▶ _Work instructions_:
(a) Answer these questions using the State of the Region article:
(i) At which venue was the event held?
(ii) Once fully operational, how many carbon fibre chassis per day will the facility supply?
(iii) What range does McLaren's battery target exceed?
(b) Write a continuation of the State of the Region article, starting after its final sentence.

▶ _Excerpted text_:
# # # # # # #

State of the Region drives into first gear

Two senior leaders have kicked of this year’s State of the Region project – when they highlighted investment and innovation strengths across Yorkshire and the whole of the north.

Jonathan Clement, along with sponsors KPMG and Squire Patton Boggs, welcomed delegates to the event which featured Jonathan Clement, Head of Commercial Affairs at McLaren Automotive and Roger Marsh OBE, chair of the Leeds City Region Enterprise Partnership and NP11.

The two leaders shared their thoughts on skills, inward investment and the strength of the Northern Powerhouse. Ian Beaumont, partner at KPMG, brought the proceedings to a close. Attended by more than 80 business leaders, the event was held at KPMG Leeds.

McLaren opened its facility AMRC site, which was a £50m investment, last year – where the firm’s carbon fibre chassis will be manufactured and the firm’s R and D centre for carbon fibre will be based. Clement said: “We are implementing innovation, we are recruiting great people. At the end of the day, it’s people that make it happen.”

In terms of why the firm chose Yorkshire, Clement said: “39 years of uninterrupted learning made us think – what’s next for us? This saw the creation of the McLaren Composites  Technology Centre in the Sheffield City Region.

“Once fully operational, the 7,000 sq m facility will create 200 news jobs and we will be supplying 20 carbon fibre chassis per day.

“This is also increasing the UK made content made value from 50% to 57%. We are employing a very highly skilled workforce from the Sheffield City Region.”

Clement added that McLaren was “putting a lot of energy” into battery development as part of its innovation investment. “Our target is to create a superfast charging battery capable of a range greater than 300km,” reflected Clement.

# # # # # # #

▶ _Data excerpts_:
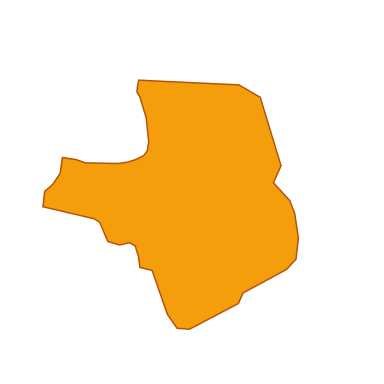 map outline of Cerknica (Natural Earth projection), rotated 218°
{"feature_id": "SVN-943", "entity_name": "Cerknica", "entity_type": "Municipality", "adm_level": 1, "iso_a3": "SVN", "parent_name": "Slovenia", "parent_adm1": "", "projection": "natural_earth1", "projection_center": [14.404, 45.799], "detail": "fine", "context": "isolated", "style": "filled", "palette": "amber", "viewbox_px": 384, "rotation_deg": 218, "n_neighbors": 0, "source": "natural_earth", "source_scale": "10m", "svg_char_len": 689}
<svg xmlns="http://www.w3.org/2000/svg" viewBox="0 0 384 384"><g transform="rotate(218 192 192)"><path d="M246.1,111.3L252.5,110.7L300.4,88.6L308.5,101.9L306.4,112.3L307.4,125.4L315.3,139.4L303.4,146.1L293.8,149.4L267.4,169.3L260.9,176.2L256.6,182.5L252.5,190.6L252.5,196.6L256.9,204.8L273.8,222.3L291.6,234.8L296.9,236.8L300.4,242.4L302.8,247.4L288.7,257.3L220.9,305.3L196.5,308.6L138.0,267.5L133.5,249.4L109.6,245.4L97.8,238.3L79.8,221.2L68.7,203.1L69.8,189.3L89.6,143.9L86.8,132.7L109.5,82.4L119.8,75.4L136.0,80.4L175.1,105.6L186.6,100.5L194.9,108.6L199.1,111.3L203.4,114.5L210.2,113.5L216.4,105.7L227.8,101.2L246.1,111.3Z" fill="#f59e0b" stroke="#b45309" stroke-width="1.5"/></g></svg>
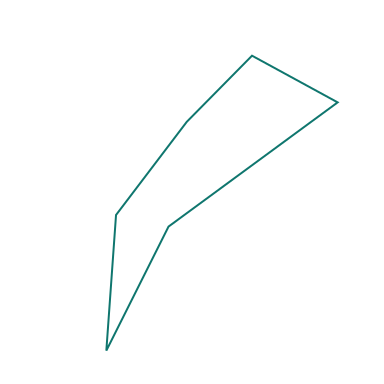 the Parish of Saint Paul Charlestown, rotated 139°
{"feature_id": "KNA-5108", "entity_name": "Saint Paul Charlestown", "entity_type": "Parish", "adm_level": 1, "iso_a3": "KNA", "parent_name": "Saint Kitts and Nevis", "parent_adm1": "", "projection": "mercator", "projection_center": [-62.607, 17.137], "detail": "fine", "context": "isolated", "style": "outline", "palette": "teal", "viewbox_px": 384, "rotation_deg": 139, "n_neighbors": 0, "source": "natural_earth", "source_scale": "10m", "svg_char_len": 247}
<svg xmlns="http://www.w3.org/2000/svg" viewBox="0 0 384 384"><g transform="rotate(139 192 192)"><path d="M57.3,255.5L23.3,164.1L232.4,181.3L360.7,128.5L264.4,224.5L149.9,248.4L57.3,255.5Z" fill="none" stroke="#0f766e" stroke-width="2"/></g></svg>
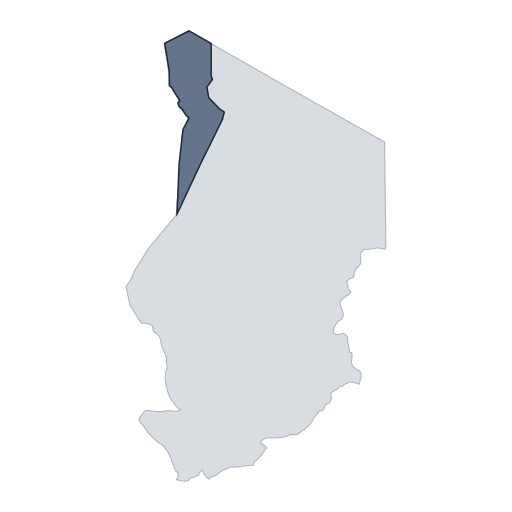 Tibesti Ouest, Tibesti, Chad shown in context
{"feature_id": "50815135B44379234996248", "entity_name": "Tibesti Ouest", "entity_type": "district", "adm_level": 2, "iso_a3": "TCD", "parent_name": "Chad", "parent_adm1": "Tibesti", "projection": "robinson", "projection_center": [15.609, 20.194], "detail": "fine", "context": "in_parent", "style": "filled", "palette": "slate", "viewbox_px": 512, "rotation_deg": 0, "n_neighbors": 0, "source": "geoboundaries", "source_scale": "gbopen_adm2", "svg_char_len": 6568}
<svg xmlns="http://www.w3.org/2000/svg" viewBox="0 0 512 512"><path d="M384.6,142.1L384.7,154.7L384.9,167.3L385.0,179.9L385.2,192.5L385.3,205.0L385.5,217.6L385.7,230.2L385.8,242.8L385.9,247.0L385.6,248.6L385.4,248.9L385.0,249.1L379.1,248.0L376.5,247.9L372.9,248.8L367.6,249.3L364.2,249.2L361.9,251.3L360.1,253.9L361.0,260.2L360.8,262.3L360.1,264.4L358.5,266.3L357.0,267.7L356.0,269.0L354.8,271.9L354.0,273.2L354.1,274.9L353.8,276.8L352.8,277.8L350.4,278.5L348.8,279.3L347.5,280.7L346.7,281.7L347.1,283.0L347.8,284.8L348.1,287.5L348.4,289.2L349.6,290.5L350.4,291.5L350.6,292.6L349.9,293.6L346.9,295.6L345.7,296.4L344.4,297.4L343.8,297.8L341.6,299.7L340.5,301.4L340.0,302.8L340.1,304.8L341.2,307.7L342.4,310.2L342.9,312.1L343.2,314.2L343.1,316.1L342.5,317.8L341.4,319.3L337.3,322.2L335.2,325.4L333.6,329.2L333.2,331.3L333.7,332.7L334.6,333.9L335.8,334.5L337.6,334.7L340.6,334.0L343.3,333.6L346.3,335.0L347.9,338.2L347.3,340.6L348.4,344.8L349.4,350.0L349.4,351.7L349.8,352.4L351.7,352.7L352.1,353.9L351.5,362.9L352.4,365.5L353.7,367.3L355.1,368.2L356.5,369.4L357.2,370.3L358.8,370.5L360.7,372.1L361.2,374.3L361.1,376.4L360.0,381.0L359.2,384.1L358.1,383.9L356.0,383.1L353.3,382.5L350.1,381.9L347.0,383.2L343.7,384.8L342.7,386.0L341.8,386.7L340.3,386.6L339.0,386.8L338.2,388.0L337.0,389.3L332.3,391.9L331.3,392.9L330.7,393.8L330.7,394.9L331.2,397.0L331.2,399.7L330.1,401.9L328.9,403.3L327.5,403.9L326.3,404.2L325.5,405.1L323.1,410.0L322.0,410.9L319.8,410.8L313.5,418.1L312.9,420.3L310.6,423.4L307.7,426.8L305.0,428.5L304.8,429.1L304.1,429.8L302.5,430.5L297.0,434.7L290.3,434.5L287.3,436.1L284.5,436.9L280.3,437.7L279.0,437.6L273.6,437.9L267.3,437.8L264.9,438.4L262.6,440.0L260.9,441.4L260.7,441.8L260.9,442.4L260.8,442.9L265.3,446.3L266.4,448.0L265.3,449.6L264.7,449.8L264.0,451.2L261.4,455.0L257.4,459.6L255.4,460.9L254.6,461.7L253.6,464.8L252.9,465.2L250.2,465.6L244.8,465.9L237.4,466.9L232.9,467.2L230.2,466.9L226.3,469.0L224.9,469.6L224.0,469.7L220.2,471.8L217.0,474.9L215.8,475.5L211.3,476.8L209.5,479.0L208.7,479.1L205.8,476.3L203.8,473.7L202.9,471.1L202.8,470.3L202.2,470.4L200.6,471.6L199.3,472.9L198.6,475.4L194.0,477.1L190.0,478.5L188.2,480.4L185.4,481.3L181.8,480.9L179.0,480.2L176.3,479.9L177.6,477.6L178.1,475.9L178.2,473.9L178.0,472.5L176.4,471.8L175.4,470.7L173.0,464.1L170.6,457.4L167.3,450.8L163.6,446.5L160.9,443.9L160.1,443.6L158.7,442.8L157.7,442.1L152.9,437.6L147.8,432.5L146.5,430.2L144.0,426.8L141.2,423.3L139.7,421.7L139.0,418.8L141.0,416.1L143.0,412.8L145.6,410.6L148.9,410.5L154.4,411.4L160.3,411.7L166.2,411.0L167.7,410.5L169.2,410.6L172.3,411.3L177.8,411.2L180.6,409.8L177.6,407.6L174.3,403.9L171.2,400.0L169.4,396.4L167.7,391.8L166.1,386.0L165.1,378.6L165.3,374.4L165.8,371.4L167.4,366.6L166.3,363.7L166.6,361.4L166.4,358.0L165.9,356.2L163.8,350.6L163.3,349.9L161.5,346.0L160.6,339.5L158.5,335.1L155.1,333.0L153.2,330.5L152.5,326.0L151.1,324.8L145.8,323.2L141.3,323.2L138.0,318.1L133.9,311.6L130.0,305.5L127.5,293.4L126.1,286.5L127.8,284.3L130.9,279.4L135.0,269.9L144.2,255.3L148.9,247.8L158.3,236.6L169.7,222.9L176.2,215.1L177.2,201.0L178.3,186.1L179.2,174.8L180.2,161.5L181.1,150.3L181.7,142.2L182.6,130.6L183.3,128.4L187.8,119.4L188.2,118.2L187.3,116.6L180.9,109.0L179.0,107.2L177.8,103.2L179.4,101.0L171.8,88.1L169.9,86.5L169.1,84.9L169.0,82.6L168.8,73.7L166.8,59.7L164.2,43.4L173.1,38.7L179.9,35.2L188.6,30.7L196.7,35.3L208.3,42.0L220.0,48.7L231.7,55.4L243.4,62.0L255.1,68.7L266.8,75.4L278.6,82.1L290.3,88.7L302.1,95.4L313.8,102.1L325.6,108.7L337.4,115.4L349.2,122.1L361.0,128.8L372.8,135.4L384.6,142.1Z" fill="#d9dde1" stroke="#a8b0b8" stroke-width="1"/><path d="M211.2,43.5L189.0,30.9L164.7,43.3L164.7,43.5L164.8,44.3L165.0,45.3L165.2,46.7L165.3,47.1L165.4,47.7L165.4,47.8L165.5,48.8L165.8,50.2L165.9,50.9L166.4,53.7L166.6,55.4L167.0,57.2L167.4,60.1L167.6,60.7L167.6,61.0L167.7,61.4L168.0,63.4L168.1,64.2L168.1,64.4L168.1,64.5L168.3,64.8L168.3,65.5L168.7,67.7L169.0,69.8L169.2,70.9L169.2,71.2L169.3,71.8L169.3,72.1L169.3,72.6L169.3,74.8L169.4,75.4L169.4,75.9L169.3,77.2L169.3,77.7L169.4,78.0L169.4,78.3L169.4,81.9L169.4,84.7L169.4,84.8L169.4,85.2L169.5,85.4L169.5,85.8L171.2,87.2L171.7,87.5L171.8,87.7L171.9,87.9L172.0,88.1L172.5,88.8L172.7,89.2L173.0,89.7L173.3,90.1L173.6,90.7L174.4,92.1L174.7,92.5L174.9,92.8L175.4,93.6L175.7,94.1L176.0,94.5L176.2,94.8L176.4,95.2L176.8,95.9L177.3,96.6L179.1,99.5L179.9,100.7L179.8,100.9L179.2,101.4L178.7,101.8L178.4,102.1L178.1,102.6L178.1,102.8L178.0,103.1L178.0,103.5L178.1,103.8L178.2,104.0L178.5,104.8L178.7,105.3L178.8,105.5L179.0,106.1L179.6,106.8L179.7,107.0L180.3,107.5L180.8,108.0L181.6,108.7L182.4,109.6L182.8,110.2L183.1,110.6L183.3,110.8L183.5,111.1L183.9,111.9L184.5,112.8L184.6,113.0L184.9,113.5L185.0,113.7L185.6,114.6L185.8,114.9L186.3,115.5L187.1,116.2L187.2,116.3L188.6,117.7L188.7,117.9L188.9,118.1L188.8,118.3L188.6,118.8L187.0,121.9L186.9,122.1L186.5,122.9L185.1,125.6L185.0,125.8L184.9,126.0L183.8,127.9L183.2,129.1L183.1,129.3L182.9,130.1L182.9,130.4L182.9,130.5L182.7,132.3L182.7,132.6L182.6,132.9L182.5,134.0L182.4,134.2L182.4,134.4L182.4,134.5L182.4,135.1L182.2,136.0L182.2,136.6L182.1,136.8L182.1,137.0L182.1,137.3L182.0,137.6L182.0,137.8L181.9,138.7L181.8,139.5L181.7,140.7L181.7,140.9L181.7,141.4L181.7,141.5L181.5,142.6L181.4,143.1L181.3,144.9L181.2,145.3L181.1,145.7L181.1,145.9L181.1,146.0L181.1,146.6L181.0,147.0L180.7,149.8L180.6,150.1L180.6,150.7L180.6,151.0L180.5,151.5L180.3,153.5L180.2,153.6L180.2,154.0L180.1,155.0L179.9,157.0L179.6,159.2L179.6,159.6L179.6,159.8L179.5,160.7L179.3,161.8L179.3,162.5L179.2,162.7L179.2,163.1L179.2,163.4L179.1,163.7L179.1,164.2L179.0,166.3L178.9,166.9L179.0,167.1L179.0,167.5L179.0,167.8L178.9,168.6L178.9,169.9L178.8,170.6L178.8,171.3L178.6,174.9L178.6,175.3L178.6,176.1L178.5,178.3L178.5,178.5L178.4,180.2L178.4,181.9L178.3,182.0L178.3,184.2L178.2,185.6L178.2,186.4L178.1,186.6L178.1,186.8L178.1,187.6L178.1,188.4L178.1,188.7L178.1,188.8L178.1,189.1L178.0,190.0L178.0,191.0L177.9,192.3L177.9,192.5L177.9,193.1L177.8,195.4L177.8,195.5L177.8,196.2L177.6,199.8L177.5,201.7L177.4,203.3L177.4,203.7L177.4,203.8L177.4,204.3L177.4,205.2L177.3,205.8L177.3,206.0L177.3,206.9L177.3,207.3L177.3,207.7L177.3,207.8L177.3,208.0L177.2,208.6L177.2,209.7L177.1,210.1L177.1,210.4L177.1,211.3L177.1,211.8L177.0,212.3L177.1,212.6L177.1,212.9L177.0,213.2L177.0,213.3L177.0,213.5L177.0,214.0L177.4,213.3L201.8,161.2L211.0,142.8L222.6,119.0L222.8,117.8L222.8,117.6L223.3,115.9L224.3,112.1L219.7,109.0L214.0,103.1L208.8,97.7L207.0,87.7L206.7,87.3L212.5,79.4L211.2,76.1L211.2,66.5L211.2,43.5Z" fill="#64748b" stroke="#1e293b" stroke-width="1.5"/></svg>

# # # # # # #

▶ _Answers for the exercise_:
(a)
(i) KPMG Leeds
(ii) 20
(iii) 300km

(b)
Marsh said: “Together with our partners in the Sheffield City Region, Hull and Humber and North Yorkshire, we [the Leeds City Region] are a very

Roger Marsh OBE

important driver of the Northern economy.”

Marsh said that it was not only about delivering economic success across the north, but also concentrating on delivering the “social dividend” for the north. He added that that there was still low productivity levels in the north compared to the remainder of the UK and this was being addressed.

“It’s important to think about the north as that engine of growth,” he said.

“We have a simple ambition – a challenging one – but a realistic one; to channel the efforts into the north becoming a profit centre for UK plc rather than a continuing cost centre. Lots of work has gone on.

“Our focus is around focusing on extraordinary business growth. Ensuring that we have the skills base necessary for the businesses of today and of tomorrow.

“Above all having the associated infrastructure. I don’t just mean digital or roads or rail. I mean all of it – enabling people to get around.”

Marsh said he was challenging government to think about what a successful north would look like in 20 years; where the economy of the north held its own and enabled people to have very good quality of lives.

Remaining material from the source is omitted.